The storm arrived from the north; the evening before was uncommonly humid and the cloud crept heavy over the hills. In the night, the wind got up and the rain threw itself down. The next day was equally ferocious with periods of drowning rain and the wind coming through in great gusts; it refused to let up. There was was more of the same through the night and into the morning but by midday things had eased a little; the cloud lifted but the wind blew hard and squalls of showers rushed through.
The small birds flew through the olive groves, which were being thrown around liked tossed hair. The sea was chopped with small white waves; gusts of wind lifted rolls of seaspray across the steel grey water; it reminded me of the Bora, the cold, winter winds that rush down the mountains to the sea in the Adriatic.
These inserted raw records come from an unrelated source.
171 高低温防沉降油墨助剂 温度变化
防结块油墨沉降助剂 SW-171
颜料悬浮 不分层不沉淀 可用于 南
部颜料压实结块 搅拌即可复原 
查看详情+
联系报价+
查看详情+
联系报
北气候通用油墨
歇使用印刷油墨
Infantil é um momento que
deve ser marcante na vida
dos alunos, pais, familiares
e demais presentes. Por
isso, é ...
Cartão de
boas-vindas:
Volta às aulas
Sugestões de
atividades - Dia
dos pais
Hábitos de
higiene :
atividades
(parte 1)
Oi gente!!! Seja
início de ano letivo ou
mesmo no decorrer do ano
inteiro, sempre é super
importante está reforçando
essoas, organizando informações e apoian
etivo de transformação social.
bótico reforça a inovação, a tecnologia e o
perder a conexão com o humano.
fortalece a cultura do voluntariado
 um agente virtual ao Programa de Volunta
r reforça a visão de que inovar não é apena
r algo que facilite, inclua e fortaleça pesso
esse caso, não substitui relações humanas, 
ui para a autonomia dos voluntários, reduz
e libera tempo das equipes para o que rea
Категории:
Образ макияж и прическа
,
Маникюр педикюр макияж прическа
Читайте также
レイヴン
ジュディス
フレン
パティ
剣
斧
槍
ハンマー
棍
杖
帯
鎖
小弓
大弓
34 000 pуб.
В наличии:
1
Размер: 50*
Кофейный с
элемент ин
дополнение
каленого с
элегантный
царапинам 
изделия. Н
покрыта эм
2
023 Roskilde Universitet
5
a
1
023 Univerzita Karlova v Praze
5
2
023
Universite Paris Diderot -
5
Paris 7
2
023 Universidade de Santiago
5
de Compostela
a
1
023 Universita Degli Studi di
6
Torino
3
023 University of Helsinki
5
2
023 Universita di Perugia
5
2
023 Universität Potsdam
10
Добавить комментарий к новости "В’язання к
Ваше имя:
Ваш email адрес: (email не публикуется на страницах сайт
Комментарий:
On the coast road to Trachelo, in the lee of the great cliffs, there were a handful of black-eared wheatears; the first of the year and probably the lucky ones. There were more further on and the road seemed the best and safest place to forage. Birds struggled to stay secure on fence posts having been disturbed by passing cars. Some had blue grey heads and I think were the western race and others a cream forehead, the eastern race. An indication that Greece sits near the boundary of the east and west Palaearctic realm. A couple of hoopoes were tucked under the olive groves on the path to the small church.
Back through Agios Dimitrios and more new arrivals; a dozen yellow wagtails of the lovely black-headed feldegg race, a sub-species of south-east Europe across to Iran, were foraging at the base of the road beneath the stone walls where they were sheltered from the wind. One unfortunate bird had engorged ticks on his head.
On the coast road to Agios Nicholaos, northern wheatears flashed across the narrow, upper beach, the only section of sand and pebbles; they were keeping low and foraging as best they could. Where the sea meets the beach, there was a line of funny brown lumps that looked odd-shaped even for the tortuous limestone platform that formed much of the beach; they were a flock of 30-40 garganey, most with eyes closed snoozing but others upright and alert or preening. Garganey are a freshwater species but this flock found itself in a land with no freshwater; the beach edge was the safest port in the storm. The next morning the sun shone and the sea was calm and the ducks were gone as were the wagtails and most of the wheatears. The usual pair of common sandpipers were the only residents of the limestone beach now.
That evening, a pied flycatcher species was briefly glimpsed under the great Eucalyptus trees on the edge of Pantazi beach; here, at this hour, an old man feeds the feral cats that hang around the ugly rubbish tip hidden just up the track behind some tamarisk bushes.